Conditional Random Fields model for a punctuation restoration task.
This repo contains the utilities necessary to allow convenient training of a Conditional Random Fields (CRF) model for restoration of punctuation to non-punctuated streams of text.
E.g.
this is my input sentence
becomes This is my input sentence.
The model is based on the works of Lui, M. and Wang, L. (2013), 'Recovering Casing and Punctuation using Conditional Random Fields'.
The task here is a multi-class token classification task where classification is applied to sequence of words.
The CRF model takes into account the word, POS tag, chunk tags, and NE tags for the current word and two words either side (i.e. 5-gram model)

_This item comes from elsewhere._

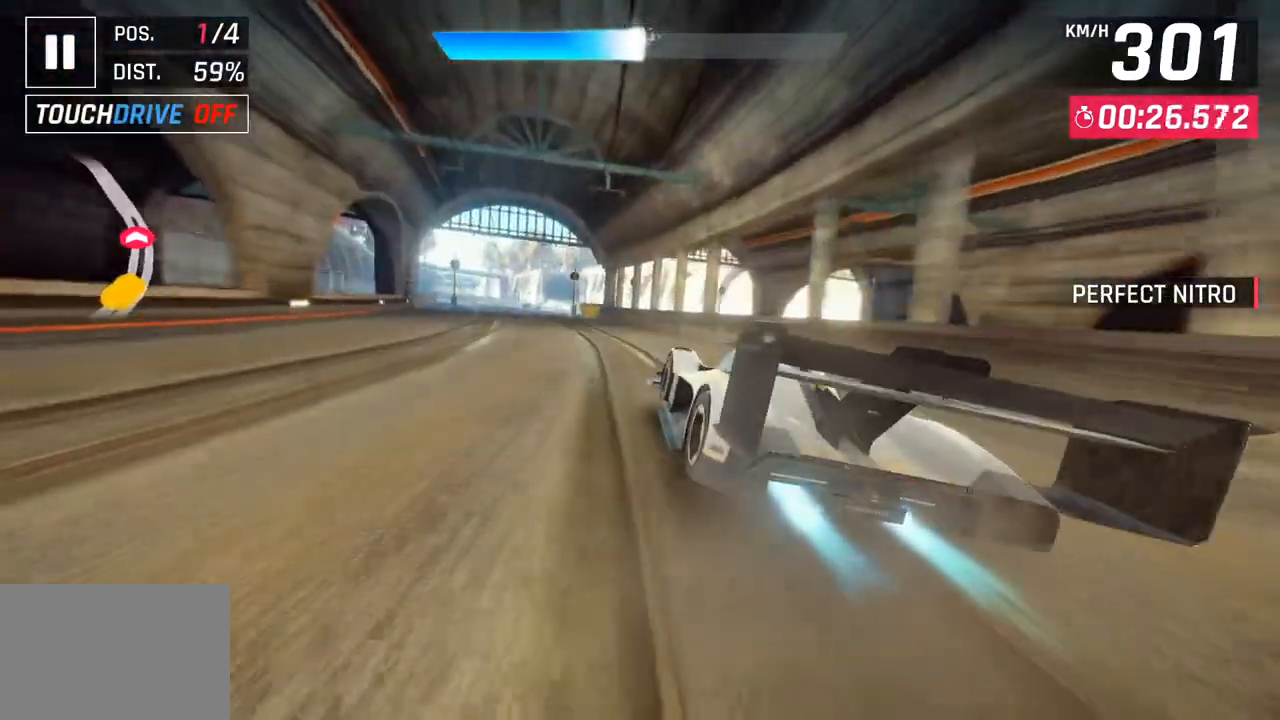
{"buttons": [], "left_stick": "left", "right_stick": "center", "events": []}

git clone https://github.com/anthonyyhughes/naive-bayes-space-restorer.git
virtualenv env
pip install -r requirements
Recommended method for Google Colab notebooks:
!git clone https://github.com/anthonyyhughes/naive-bayes-space-restorer.git
!pip install -r requirements
Example usage for the operations covered below is also included in the example notebook: crf_punc_restorer_example.ipynb.
Example usage:
python train.py
python inference.py
Lui, M. and Wang, L., ”Recovering Casing and Punctuation using Conditional Random Fields” July, 2018. Available: https://aclanthology.org/U13-1020.pdf.